Background: Measurement is critical in postnatal posttraumatic stress disorder (PTSD) because symptoms may be influenced by normal postnatal phenomena such as physiological changes and fatigue. Objective: This study examined: (1) whether hyperarousal symptoms differ between women who have traumatic or nontraumatic births; (2) whether the construct of hyperarousal is coherent in postnatal women; and (3) whether hyperarousal symptoms are useful for identifying women who have traumatic births or PTSD. Methods: A survey of PTSD symptoms in 1,078 women recruited via the community or Internet who completed an online or paper questionnaire measuring childbirth-related PTSD symptoms between 1 and 36 months after birth. Women who had a traumatic birth as defined by DSM-IV criterion A (n = 458) were compared with women who did not have a traumatic birth (n = 591). Results: A one-factor dimension of hyperarousal was identified that included all five hyperarousal items. Diagnostic criteria of two or more hyperarousal symptoms in the previous week were reported by 75.3% of women with traumatic birth and 50.5% of women with nontraumatic births. The difference in mean hyperarousal symptoms between groups was substantial at 0.76 of a standard deviation (Hedge’s g, CI = 0.64, 0.89). A larger difference was observed between women with and without diagnostic PTSD (g = 1.64, CI 1.46, 1.81). However, receiver operating characteristic analyses showed hyperarousal symptoms have poor specificity and alternative ways of calculating symptoms did not improve this.
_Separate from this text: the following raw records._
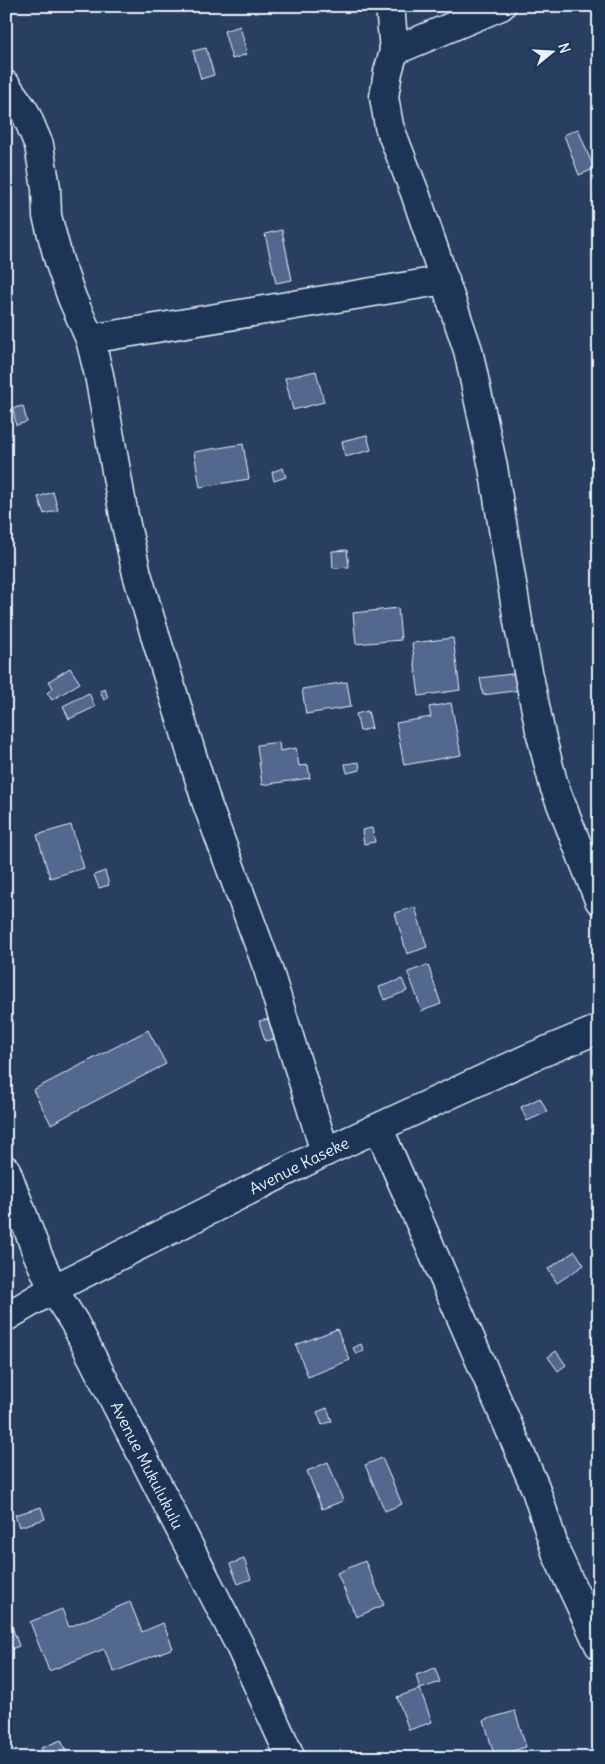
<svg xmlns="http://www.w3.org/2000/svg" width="605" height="1764" font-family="Delius,sans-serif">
  <rect width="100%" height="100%" fill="#283f62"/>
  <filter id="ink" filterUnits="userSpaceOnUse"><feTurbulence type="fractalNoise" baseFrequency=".02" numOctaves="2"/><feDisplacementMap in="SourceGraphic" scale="10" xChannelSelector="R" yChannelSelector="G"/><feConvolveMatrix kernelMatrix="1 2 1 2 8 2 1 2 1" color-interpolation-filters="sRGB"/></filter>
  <g filter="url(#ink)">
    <path fill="#53678e" stroke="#e8f1f8" d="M240,26L247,54L232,59L224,31Z
      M206,48L214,75L201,79L193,51Z
      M578,129L594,169L579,175L564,135Z
      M282,230L292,280L276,283L265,234Z
      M316,371L324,402L293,410L285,378Z
      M23,406L27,422L16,425L13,408Z
      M367,435L371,450L345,457L342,441Z
      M243,444L249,479L200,487L194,452Z
      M283,468L286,477L274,481L272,472Z
      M53,492L58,510L44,514L38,497Z
      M347,550L349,567L333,568L332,551Z
      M398,608L401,640L356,644L353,613Z
      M453,638L460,690L419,696L412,643Z
      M70,668L80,683L52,700L47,693L53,688L49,681Z
      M519,673L521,690L483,695L480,678Z
      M347,682L351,707L306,714L302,689Z
      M105,689L108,698L104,700L100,691Z
      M89,693L95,707L69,719L63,706Z
      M451,703L461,755L404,765L396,723L431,717L429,707Z
      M368,711L372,728L360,731L356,714Z
      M279,742L280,751L296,748L299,766L308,765L310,778L262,785L257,745Z
      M359,762L360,770L347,773L345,764Z
      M71,825L84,868L50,878L37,835Z
      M372,828L375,842L364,844L362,830Z
      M105,871L109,885L99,888L94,875Z
      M415,907L427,947L407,954L395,913Z
      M428,965L441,1004L422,1011L408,972Z
      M402,979L407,991L384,1000L379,987Z
      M268,1019L274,1039L265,1041L259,1021Z
      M148,1030L166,1064L51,1124L33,1090Z
      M540,1098L547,1112L527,1121L521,1107Z
      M575,1251L584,1265L557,1283L548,1269Z
      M337,1329L350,1360L308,1377L296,1345Z
      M361,1344L364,1351L356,1354L353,1348Z
      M556,1351L566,1365L558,1371L548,1357Z
      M327,1408L332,1421L322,1425L317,1412Z
      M382,1458L402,1504L385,1511L365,1465Z
      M328,1462L343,1501L322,1509L307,1471Z
      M41,1507L45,1519L19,1527L15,1515Z
      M244,1559L251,1579L238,1584L230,1564Z
      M365,1561L384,1605L356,1617L337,1573Z
      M130,1602L142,1632L163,1623L173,1648L114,1672L104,1649L49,1671L30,1622L62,1609L69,1627Z
      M6,1610L19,1646L6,1651Z
      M435,1668L440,1682L420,1689L416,1675Z
      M420,1689L432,1722L409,1730L397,1697Z
      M515,1711L526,1747L512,1751L514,1758H495L484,1720Z
      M61,1740L69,1758H46L41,1748Z"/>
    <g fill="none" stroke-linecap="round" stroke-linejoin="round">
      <g stroke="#e8f1f8" stroke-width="31">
        <g id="minor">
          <path d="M390,6L394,51L388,72L384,97L389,126L415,193L468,350L493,467L519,627L541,735L554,786L599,900"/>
          <path d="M394,51L501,6"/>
          <path d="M6,85L25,112L39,145L46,188L47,216L59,261L72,298L90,339L99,375L124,516L137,574L155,635L207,804L268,969L325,1152"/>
          <path d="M90,339L445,280"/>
          <path d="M379,1129L535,1487L557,1555L599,1645"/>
          <path id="s1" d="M6,1170L37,1253L53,1289L74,1322L239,1644L291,1758"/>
          <path id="s2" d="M6,1317L53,1289L325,1152L529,1058L599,1029"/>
        </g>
      </g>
      <use href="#minor" stroke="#1d3557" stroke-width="28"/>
    </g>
  </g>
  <g text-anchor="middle" stroke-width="5" stroke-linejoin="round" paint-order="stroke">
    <g font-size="16" fill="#e8f1f8" stroke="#1d3557">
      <text dy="6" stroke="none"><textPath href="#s2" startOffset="330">Avenue Kaseke</textPath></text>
      <text dy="6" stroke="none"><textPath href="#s1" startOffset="328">Avenue Mukulukulu</textPath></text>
    </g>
  </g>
  <rect width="605" height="1764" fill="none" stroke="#1d3557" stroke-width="25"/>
  <rect x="12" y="12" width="580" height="1739" fill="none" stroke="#e8f1f8" stroke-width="2" filter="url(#ink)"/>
  <g transform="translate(552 52) rotate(72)" stroke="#1d3557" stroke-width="4" paint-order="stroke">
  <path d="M0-4L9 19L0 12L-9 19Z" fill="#e8f1f8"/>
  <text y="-8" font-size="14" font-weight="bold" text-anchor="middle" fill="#e8f1f8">N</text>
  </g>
</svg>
Comparison with other PTSD symptoms found re-experiencing symptoms were most accurate at identifying women with traumatic births. Conclusions: Results suggest hyperarousal symptoms are associated with traumatic birth and are a coherent construct in postnatal women. However, they have poor specificity and should only be used as part of diagnostic criteria, not as a sole indicator.

Notes

1. Percentages based on women recruited from the community. For more information see Ayers et al. (Citation2009).

2. One community study included in the previous analyses reported by Ayers et al. (Citation2009) is not included here because it did not include a measure of criterion A.

3. Comparison of this graded model with three other models (a rating scale model, generalised rating scale, and generalised partial credit model) showed it was a significantly better fit of the data (AIC 10270.9, BIC 10370.56, χ2 > 36.7, all p < .001).